Collected data entries
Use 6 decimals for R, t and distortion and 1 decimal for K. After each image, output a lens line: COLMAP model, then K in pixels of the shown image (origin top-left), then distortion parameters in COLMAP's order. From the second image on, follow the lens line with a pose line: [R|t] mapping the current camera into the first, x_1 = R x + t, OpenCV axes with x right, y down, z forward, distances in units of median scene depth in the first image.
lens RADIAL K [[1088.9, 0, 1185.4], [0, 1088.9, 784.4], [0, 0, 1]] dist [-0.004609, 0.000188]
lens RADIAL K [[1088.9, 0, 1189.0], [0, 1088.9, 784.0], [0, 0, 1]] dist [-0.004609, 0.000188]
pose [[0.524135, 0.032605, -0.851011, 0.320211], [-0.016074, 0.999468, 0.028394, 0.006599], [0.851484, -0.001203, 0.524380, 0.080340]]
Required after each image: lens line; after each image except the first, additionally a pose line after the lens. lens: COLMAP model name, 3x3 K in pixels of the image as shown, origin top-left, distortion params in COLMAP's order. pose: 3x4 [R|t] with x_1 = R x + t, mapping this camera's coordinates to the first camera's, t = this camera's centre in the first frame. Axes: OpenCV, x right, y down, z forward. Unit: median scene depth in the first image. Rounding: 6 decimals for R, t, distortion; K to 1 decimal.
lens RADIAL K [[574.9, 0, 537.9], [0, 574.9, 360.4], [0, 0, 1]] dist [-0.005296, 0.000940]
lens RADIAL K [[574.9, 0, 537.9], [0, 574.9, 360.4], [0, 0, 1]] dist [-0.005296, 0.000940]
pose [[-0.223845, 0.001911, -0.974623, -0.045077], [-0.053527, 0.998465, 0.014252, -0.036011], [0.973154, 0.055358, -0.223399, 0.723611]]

TASK INSTRUCTIONS: From the first line to the last, restate the data above exactly.

SOLUTION FOR THIS TASK:
Use 6 decimals for R, t and distortion and 1 decimal for K. After each image, output a lens line: COLMAP model, then K in pixels of the shown image (origin top-left), then distortion parameters in COLMAP's order. From the second image on, follow the lens line with a pose line: [R|t] mapping the current camera into the first, x_1 = R x + t, OpenCV axes with x right, y down, z forward, distances in units of median scene depth in the first image.
lens RADIAL K [[1088.9, 0, 1185.4], [0, 1088.9, 784.4], [0, 0, 1]] dist [-0.004609, 0.000188]
lens RADIAL K [[1088.9, 0, 1189.0], [0, 1088.9, 784.0], [0, 0, 1]] dist [-0.004609, 0.000188]
pose [[0.524135, 0.032605, -0.851011, 0.320211], [-0.016074, 0.999468, 0.028394, 0.006599], [0.851484, -0.001203, 0.524380, 0.080340]]
Required after each image: lens line; after each image except the first, additionally a pose line after the lens. lens: COLMAP model name, 3x3 K in pixels of the image as shown, origin top-left, distortion params in COLMAP's order. pose: 3x4 [R|t] with x_1 = R x + t, mapping this camera's coordinates to the first camera's, t = this camera's centre in the first frame. Axes: OpenCV, x right, y down, z forward. Unit: median scene depth in the first image. Rounding: 6 decimals for R, t, distortion; K to 1 decimal.
lens RADIAL K [[574.9, 0, 537.9], [0, 574.9, 360.4], [0, 0, 1]] dist [-0.005296, 0.000940]
lens RADIAL K [[574.9, 0, 537.9], [0, 574.9, 360.4], [0, 0, 1]] dist [-0.005296, 0.000940]
pose [[-0.223845, 0.001911, -0.974623, -0.045077], [-0.053527, 0.998465, 0.014252, -0.036011], [0.973154, 0.055358, -0.223399, 0.723611]]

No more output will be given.